Yes, it is a bit more complicated than just painting bitmaps. But it improved performance a lot and was made for the future.

The lack of a middleware just means that every developer had to invent the wheel there.
Yeah, that's where NASSP still stands. We are using the old 2D panel mechanism. Which seems to perform worse in Orbiter 2016 than it did in Orbiter 2010, CPU wise. W have a multiple of bitmap panels and basically every switch in the CSM is functional (with even more bitmaps for that) so changing the system is going to be a big step. It's probably going to be a direct step to a 3D panel, with the old 2D panel staying in place until the 3D panel has completely replaced it.
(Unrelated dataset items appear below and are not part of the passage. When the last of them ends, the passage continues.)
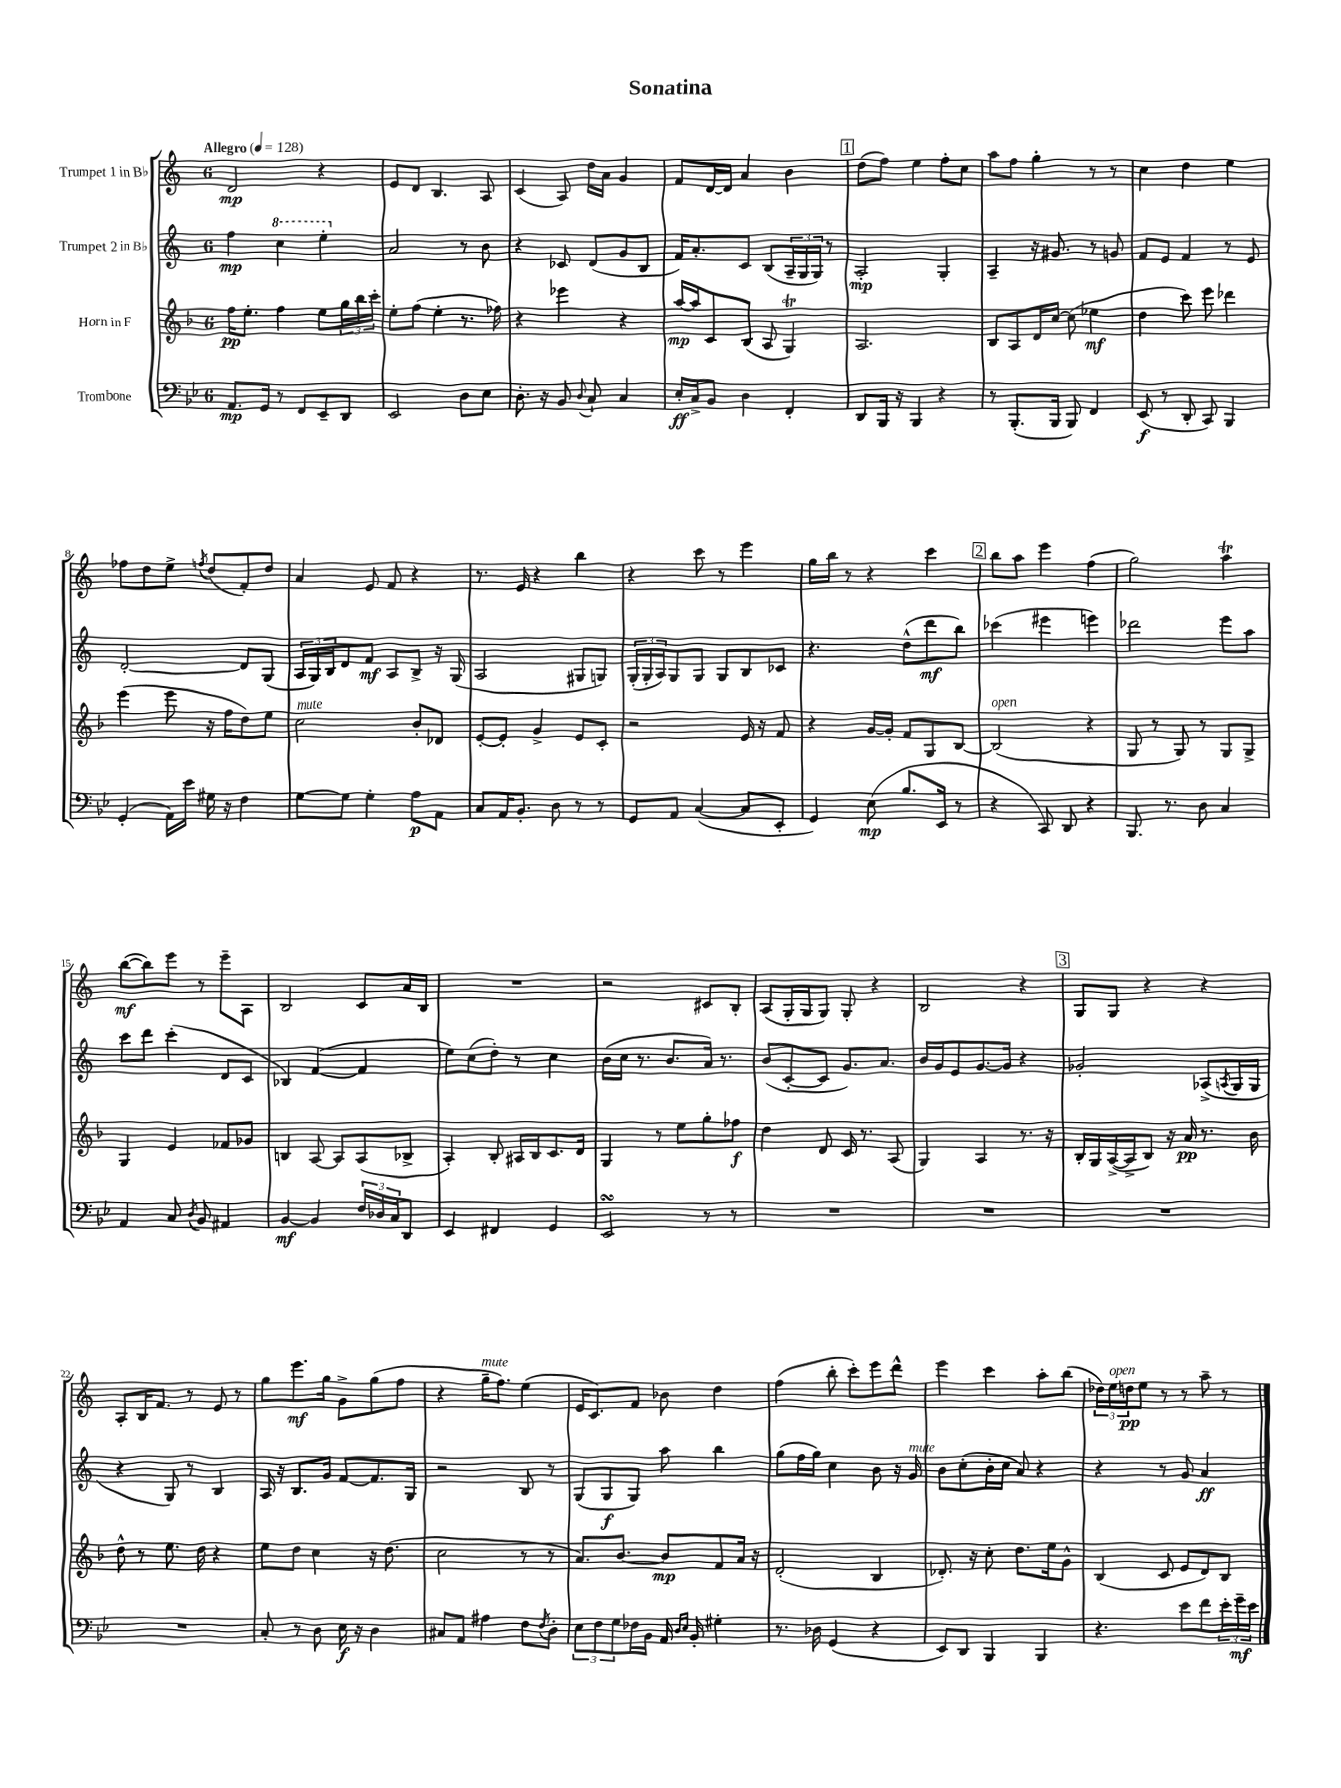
\header { title = "Sonatina" }
<<
\new StaffGroup <<
\new Staff = "s0" \with { instrumentName = "Trumpet 1 in Bb" } {
    \clef treble \key c \major \once \override Staff.TimeSignature.style = #'single-digit \time 6/8 \tempo "Allegro" 4 = 128
    d'2\mp r4 |
    e'8 d'8 b4. a8 |
    c'4( a8) d''16 a'16 g'4 |
    f'8 d'16~ d'16 a'4 b'4 |
    \mark \markup { \box "1" } d''8( f''8) e''4 f''8-. c''8 |
    a''8 f''8 g''4-. r8 r8 |
    c''4 d''4 e''4 |
    fes''8 d''8 e''8-> \acciaccatura { f''8 } d''8( f'8-.) d''8 |
    a'4 e'8 f'8 r4 |
    r8. e'16 r4 b''4 |
    r4 c'''8 r8 e'''4 |
    g''16 b''16 r8 r4 c'''4 |
    \mark \markup { \box "2" } b''8 a''8 e'''4 f''4( |
    g''2) a''4\trill |
    b''8~\mf( b''8) e'''8 r8 e'''8-- a8 |
    b2 c'8 a'16 b16 |
    R2. |
    r2 cis'8 b8-. |
    a8( g16-. g16 g8) g8-. r4 |
    b2 r4 |
    \mark \markup { \box "3" } g8 g8 r4 r4 |
    a8-. b16 f'8. r8 e'8 r8 |
    g''8 e'''8.\mf g''16 g'8-> g''8( f''8 |
    r4 g''16--^\markup { \italic "mute" } f''8.) e''4( |
    e'16 c'8.) f'8 bes'8 d''4 |
    f''4( b''8-. c'''8-.) e'''8 d'''8-^ |
    e'''4 c'''4 a''8-. b''8( |
    \tuplet 3/2 { des''16) e''16^\markup { \italic "open" } d''16\pp } e''8 r8 r8 a''8-- r8 \bar "|." |
}
\new Staff = "s1" \with { instrumentName = "Trumpet 2 in Bb" } {
    \clef treble \key c \major \once \override Staff.TimeSignature.style = #'single-digit \time 6/8
    f''4\mp \ottava #1 c'''4 e'''4-. \ottava #0 |
    a'2 r8 b'8 |
    r4 ces'8 d'8( g'8 b8 |
    f'16) a'8.-. c'8 b8( \tuplet 3/2 { a16-- g16 g16) } r8 |
    \mark \markup { \box "1" } a2-.\mp g4-. |
    a4-- r16 gis'8. r8 g'8 |
    f'8 e'8 f'4 r8 e'8 |
    d'2~-. d'8 g8( |
    \tuplet 3/2 { a16 g16) b16 } d'8 f'8\mf a8 b8-> r16 g16( |
    a2 gis8 g8) |
    \tuplet 3/2 { g16-.( g16-. a16) } g8 g8 g8 b8 ces'8 |
    r4. d''8-^( d'''8\mf b''8) |
    \mark \markup { \box "2" } ces'''4( eis'''4 e'''4) |
    des'''2 e'''8 a''8 |
    c'''8 d'''8 c'''4-.( d'8 c'8 |
    bes4) f'4~( f'4 |
    e''8) c''8( d''8-.) r8 c''4 |
    b'16( c''16 r8. b'8. a'16) r8. |
    b'8( c'8~-. c'8 g'8.) a'8. |
    b'16 g'16 e'8 g'8.~ g'16 r4 |
    \mark \markup { \box "3" } ges'2-. aes8->( \acciaccatura { a8 } g16 g16 |
    r4 g8) r8 b4 |
    a16 r16 b8. g'16 f'8~ f'8. g16 |
    r2 b8 r8 |
    g8( g8\f g8) a''8 b''4 |
    g''8( f''16 g''16) c''4 b'8 r16 g'16^\markup { \italic "mute" } |
    b'8 c''8-.( b'16-. c''16 a'8) r4 |
    r4 r8 g'8 a'4\ff \bar "|." |
}
\new Staff = "s2" \with { instrumentName = "Horn in F" } {
    \clef treble \key f \major \once \override Staff.TimeSignature.style = #'single-digit \time 6/8
    f''16\pp e''8.-. f''4 e''8 \tuplet 3/2 { g''16 bes''16 c'''16-. } |
    e''8-. f''8( e''4-. r8. fes''16) |
    r4 ees'''4 r4 |
    a''16~\mp a''16 c'8 bes8( a8 g4\trill) |
    \mark \markup { \box "1" } a2. |
    bes8 a8 d'16 c''16~ c''8( ees''4\mf |
    d''4 c'''8) e'''8 des'''4 |
    e'''4( e'''8 r16 f''16 d''8) e''8 |
    c''2^\markup { \italic "mute" } bes'8-. des'8 |
    e'8~-. e'8-. g'4-> e'8 c'8-. |
    r2 e'16 r16 f'8 |
    r4 g'16~ g'16-. f'8 g8 bes8~ |
    \mark \markup { \box "2" } bes2^\markup { \italic "open" }( r4 |
    g8 r8 g8) r8 g8 g8-> |
    g4 e'4 fes'8 ges'8 |
    b4 a8~ a8 a8( bes8-> |
    a4-.) bes8-. ais16 bes16 c'8. d'16 |
    g4 r8 e''8 g''8-. fes''8\f |
    d''4 d'8 c'16 r8. a8( |
    g4) a4 r8. r16 |
    \mark \markup { \box "3" } bes16-. g16 a16~->( a16-> bes8) r16 a'16\pp r8. bes'16 |
    d''8-^ r8 e''8. d''16 r4 |
    e''8 d''8 c''4 r16 d''8.( |
    c''2 r8 r8 |
    a'8.) bes'8.~ bes'8\mp f'8 a'16 r16 |
    d'2-.( bes4 |
    des'8.-.) r16 c''8-. d''8. e''16 g'8-^ |
    bes4( c'8 e'8 d'8) bes8 \bar "|." |
}
\new Staff = "s3" \with { instrumentName = "Trombone" } {
    \clef bass \key bes \major \once \override Staff.TimeSignature.style = #'single-digit \time 6/8
    a,8.\mp g,16 r8 f,8 ees,8-- d,8 |
    ees,2 d8 ees8 |
    d8.-. r16 bes,8 \appoggiatura { d8 } c8-! c4 |
    ees16-.\ff c16-> bes,8 d4 f,4-. |
    \mark \markup { \box "1" } d,8 bes,,16 r16 bes,,4 r4 |
    r8 bes,,8.-.( bes,,16 bes,,8) f,4 |
    ees,8\f( r8 d,8-. c,8) bes,,4 |
    g,4-.( a,16) ees'16 gis16 r16 f4 |
    g8~ g8 g4-. a8\p a,8 |
    c8 a,16 bes,8.-. d8 r8 r8 |
    g,8 a,8 c4~( c8 ees,8-. |
    g,4) ees8\mp( bes8. ees,16 r8 |
    \mark \markup { \box "2" } r4 c,8) d,8 r4 |
    bes,,8. r8. d8 c4 |
    a,4 c8 \acciaccatura { d8 } bes,8 ais,4 |
    bes,4~\mf bes,4 \tuplet 3/2 { f16 des16 c16 } d,8 |
    ees,4 fis,4 g,4 |
    ees,2\turn r8 r8 |
    R2. |
    R2. |
    \mark \markup { \box "3" } R2. |
    R2. |
    c8-. r8 d8 ees16\f r16 d4 |
    cis8 a,8 ais4 f8 \acciaccatura { f8 } d8-. |
    \tuplet 3/2 { ees8 f8 g8 } fes16 bes,16 a,16 \grace { d16 ees16 } bes,16-. gis4-. |
    r8. des16 g,4( r4 |
    ees,8) d,8 bes,,4 bes,,4 |
    r4. ees'8 f'8 \tuplet 3/2 { ees'16-. g'16--\mf ees'16 } \bar "|." |
}
>>
>>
Probably no reason to go to an intermediate Panel2D system, unless that is easier than I am imagining it. Converting bitmaps or creating new meshes etc. If someone wants to spend a year of their time on this project, you are welcome to join the NASSP team, haha.
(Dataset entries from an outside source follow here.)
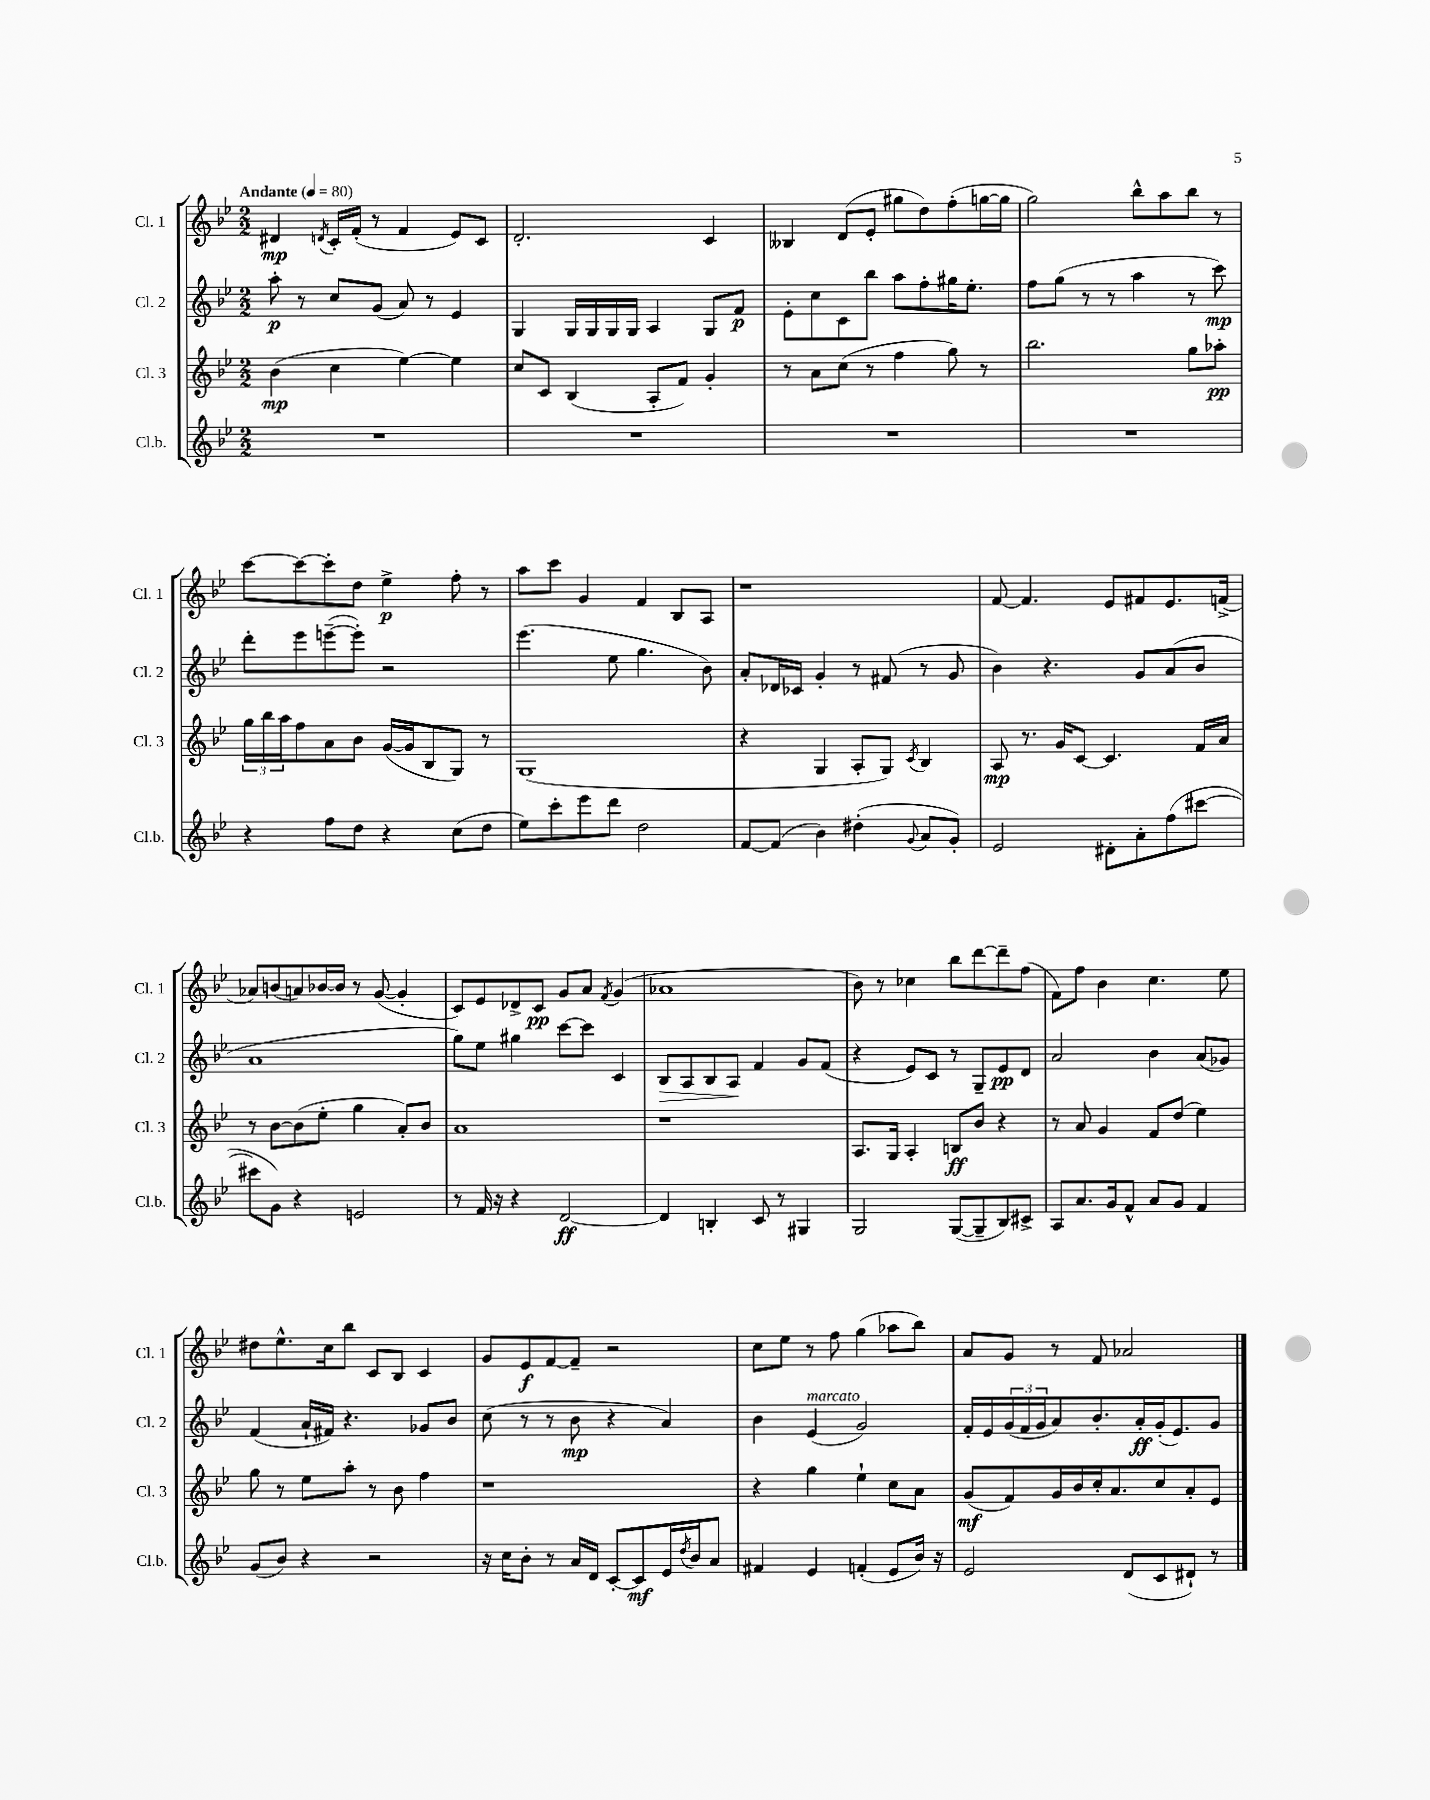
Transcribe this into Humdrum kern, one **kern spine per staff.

**kern	**kern	**kern	**kern
*staff4	*staff3	*staff2	*staff1
*clefG2	*clefG2	*clefG2	*clefG2
*k[b-e-]	*k[b-e-]	*k[b-e-]	*k[b-e-]
*M2/2	*M2/2	*M2/2	*M2/2
*MM80	*MM80	*MM80	*MM80
1r	(4b-\	8aa'\	4d#/
.	.	8r	.
.	.	.	8qd/
.	4cc\	8cc/L	16c'/LL
.	.	.	(16f'/JJ
.	.	(8g/J	8r
.	[4ee-\)	8a/)	4f/
.	.	8r	.
.	4ee-\]	4e-/	8e-/L)
.	.	.	8c/J
=	=	=	=
1r	8cc/L	4G/	2.d'/
.	8c/J	.	.
.	(4B-/	16G/LL	.
.	.	16G/	.
.	.	16G/	.
.	.	16G/JJ	.
.	8A'/L	4A/	.
.	8f/J)	.	.
.	4g'/	8G/L	4c/
.	.	8f/J	.
=	=	=	=
1r	8r	8e-'\L	4B--/
.	8a\L	8cc\	.
.	(8cc\J	8c\	(8d/L
.	8r	8bb-\J	8e-'/J
.	4ff\	8aa\L	8gg#\L
.	.	8ff'\	8dd\)
.	8gg\)	16gg#\K	(8ff'\
.	.	8.ee-'\J	.
.	8r	.	[16gg\L
.	.	.	16gg\]JJ
=	=	=	=
1r	2.bb-\	8ff\L	2gg\)
.	.	(8gg\J	.
.	.	8r	.
.	.	8r	.
.	.	4aa\	8bb-^^\L
.	.	.	8aa\
.	8gg\L	8r	8bb-\J
.	8aa-'\J	8ccc\)	8r
=	=	=	=
4r	24gg\LL	8ddd'\L	[8ccc\L
.	24bb-\	.	.
.	24aa\J	.	.
.	8ff\	8eee-\	8ccc\_
8ff\L	8a\	([8eee~\	8ccc'\]
8dd\J	8b-\J	8eee'\]J)	8dd\J
4r	([16g/LL	2r	4ee-^\
.	16g/]J	.	.
.	8B-/	.	.
(8cc\L	8G/J)	.	8ff'\
8dd\J	8r	.	8r
=	=	=	=
8ee-\L)	(1G	(4.eee-\	8aa\L
8ccc'\	.	.	8ccc\J
8eee-\	.	.	4g/
8ddd\J	.	8ee-\	.
2dd\	.	4.gg\	4f/
.	.	.	8B-/L
.	.	8b-\)	8A/J
=	=	=	=
[8f/L	4r	8a'/L	1r
(8f/]J	.	16d-/L	.
.	.	16c-/JJ	.
4b-\)	4G/	4g'/	.
(4dd#'\	8A'/L	8r	.
.	8G/J)	(8f#/	.
8qqg/	8qc/	.	.
8a/L	4B-/	8r	.
8g'/J)	.	8g/	.
=	=	=	=
2e-/	8A/	4b-\)	[8f/
.	8.r	.	4.f/]
.	.	4.r	.
.	16g/LK	.	.
.	[8c/J	.	.
8d#'\L	4.c/]	.	8e-/L
8a'\	.	8g/L	8f#/
(8ff\	.	(8a/	8.e-/
[8ccc#\J	16f/LL	8b-/J	.
.	16a/JJ	.	(16f^/Jk
=	=	=	=
8ccc#\]L	8r	1a	8a-/L)
8g\J)	[8b-\L	.	(8b/
4r	(8b-\]	.	8a/)
.	8ee-'\J	.	[16b-/L
.	.	.	16b-/]JJ
2e/	4gg\	.	8r
.	.	.	([8g/
.	8a'/L)	.	4g'/]
.	8b-/J	.	.
=	=	=	=
8r	1a	8gg\L)	8c/L)
16f/	.	8ee-\J	8e-/
16r	.	.	.
4r	.	4gg#\	8d-^/
.	.	.	8c/J
[2d/	.	[8ccc\L	8g/L
.	.	8ccc\]J	8a/J
.	.	.	8qf/
.	.	4c/	(4g/
=	=	=	=
4d/]	1r	8B-/L	1a-
.	.	8A/	.
4B'/	.	8B-/	.
.	.	8A/J	.
8c/	.	4f/	.
8r	.	.	.
4G#/	.	8g/L	.
.	.	(8f/J	.
=	=	=	=
2G/	8.A/L	4r	8b-\)
.	.	.	8r
.	16G/Jk	.	.
.	4A'/	8e-/L)	4cc-\
.	.	8c/J	.
([8G/L	8B/L	8r	8bb-\L
8G~/]	8b-/J	8G~/L	[8ddd\
8B-/)	4r	8e-/	8ddd~\]
8c#^/J	.	8d/J	(8ff\J
=	=	=	=
8A/L	8r	2a/	8f\L)
8.a/	8a/	.	8ff\J
.	4g/	.	4b-\
16g/k	.	.	.
8f^^/J	.	.	.
8a/L	8f/L	4b-\	4.cc\
8g/J	(8dd/J	.	.
4f/	4ee-\)	(8a/L	.
.	.	8g-/J)	8ee-\
=	=	=	=
(8g/L	8gg\	(4f/	8dd#\L
8b-/J)	8r	.	8.ee-^^\
4r	8ee-\L	16a`/LL	.
.	.	16f#/JJ)	16cc\k
.	8aa'\J	4.r	8bb-\J
2r	8r	.	8c/L
.	8b-\	.	8B-/J
.	4ff\	8g-/L	4c/
.	.	8b-/J	.
=	=	=	=
16r	1r	(8cc\	8g/L
16cc\LK	.	.	.
8b-'\J	.	8r	8e-/
8r	.	8r	[8f/
16a/LL	.	8b-\	8f~/]J
16d/JJ	.	.	.
[8c'/L	.	4r	2r
8c/]	.	.	.
16e-/L	.	4a/)	.
8qdd/	.	.	.
16b-/J	.	.	.
8a/J	.	.	.
=	=	=	=
4f#/	4r	4b-\	8cc\L
.	.	.	8ee-\J
4e-/	4gg\	(4e-/	8r
.	.	.	8ff\
(4f'/	4ee-`\	2g/)	(4gg\
8e-/L	8cc\L	.	8aa-\L
16b-/Jk)	8a\J	.	8bb-\J)
16r	.	.	.
=	=	=	=
2e-/	(8g/L	16f'/LL	8a/L
.	.	16e-/	.
.	8f/)	(24g/	8g/J
.	.	24f/	.
.	.	24g/J	.
.	16g/L	8a/)	8r
.	16b-/	.	.
.	16cc'/J	8.b-'/	8f/
.	8.a/	.	.
(8d/L	.	.	2a-/
.	.	16a'/L	.
8c/	8cc/	(16g'/J	.
.	.	8.e-/)	.
8d#`/J)	8a'/	.	.
8r	8e-/J	8g/J	.
==	==	==	==
*-	*-	*-	*-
I wanted to make a long post in this thread about how the general Orbiter 2016 experience has been for us NASSP developers but I never found the time. So here the short version. It has been a struggle in the beginning, especially the changes to PreStep and PostStep and the touchdown points took a long time to sort out. But it's definitely worth it, landing on the Moon is just on another level in Orbiter 2016. I also still hope to build a version of NASSP 8 for Orbiter 2010; while you won't be able to do everything in 2010 (docked PMI are bad) it shouldn't been too much effort to do this. And I really hope there is going to be a stable Orbiter 2016 patch release (e.g. Orbiter 2016P1) soon so that we don't have to release NASSP 8 for the Orbiter Beta only, which is not super convenient to set up. Orbiter 2016 still has the same (and more) issues as 2010.